Optimizing L-shaped heat pipes with partially-hybrid mesh-groove wicking structures

作者:Huang, Guanghan; Li, Wenming; Zhong, Guisheng; Abdulshaheed, Ahmed A.; Li, Chen*
来源:International Journal of Heat and Mass Transfer, 2021, 170: 120926.
DOI:10.1016/j.ijheatmasstransfer.2021.120926

摘要

In this study, a novel type of partially-hybrid mesh-groove wicking structures have been proposed to enhance L-shaped copper-ethanol heat pipes. Enhancements come from two aspects: (a) the enhanced evaporation via a hybrid mesh-groove wicking structure and (b) the promoted condensation by managing the unwanted flooding in the condensation section. Experimental studies have been conducted to optimize the hybrid mesh-groove wicking structures. Three types of wicking structures including grooves, partially-hybrid mesh-grooves, and fully-hybrid mesh-grooves are studied and compared. The results show that the heat pipe with partially-hybrid wicking structures substantially outperforms heat pipes with the other two types of wicking structures. The thermal resistance of the heat pipe with a partially-hybrid wicking structure has been reduced up to 57.4% compared to that of the heat pipe with axially grooves.
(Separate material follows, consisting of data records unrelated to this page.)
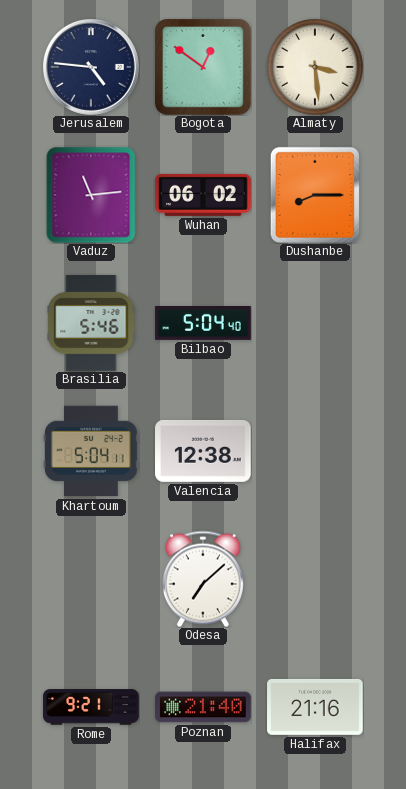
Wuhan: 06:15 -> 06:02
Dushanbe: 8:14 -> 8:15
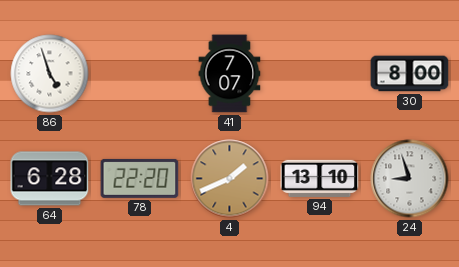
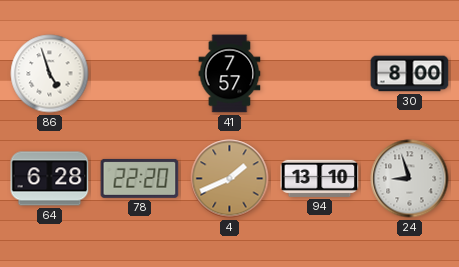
41: 7:07 -> 7:57
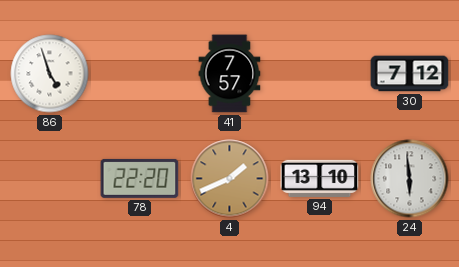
30: 8:00 -> 7:12
64: 6:28 -> none
24: 8:57 -> 5:59
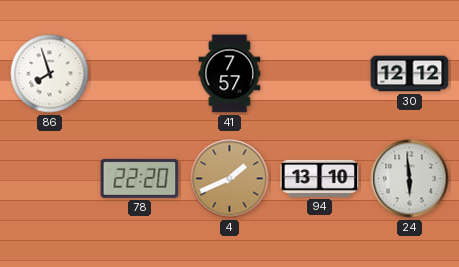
86: 4:57 -> 7:57
30: 7:12 -> 12:12
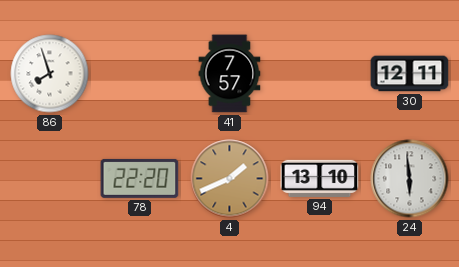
30: 12:12 -> 12:11
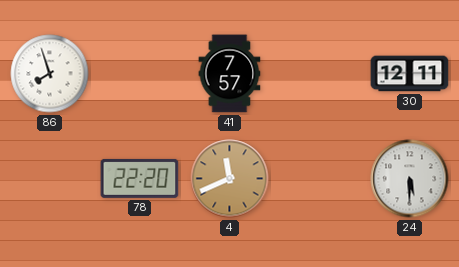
4: 1:41 -> 11:41
94: 13:10 -> none
24: 5:59 -> 5:30
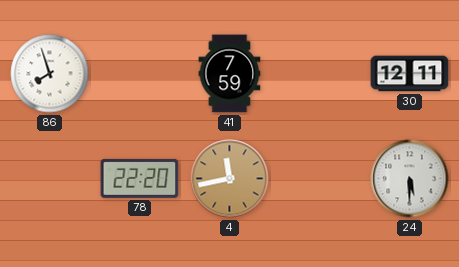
41: 7:57 -> 7:59
4: 11:41 -> 11:43
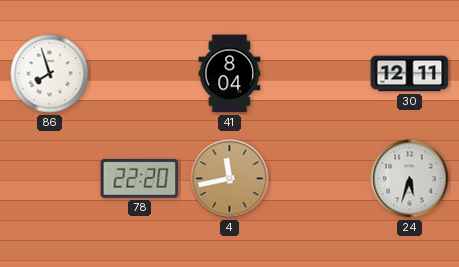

Moreover, in this study, in order to optimize the wicking structures, the effect of mesh-layers number and charging ratio on the L-shaped partially-hybrid mesh-groove wicked heat pipe (LPHHP) has been investigated. The optimal mesh-layer numbers of the LPHHP are found to be 1-2 layers. More importantly, instead of a specific value for a given heat pipe in existing studies, this study shows that the optimal charging ratio is actually a region, which highly depends on heat loads. However, it is extremely challenging to optimize a heat pipe with such a complicated wicking structure theoretically or numerically due to the involved complex two-phase heat transfer. Thus, a regression analysis method in machine learning is proposed to optimize the charging ratio of the LPHHP.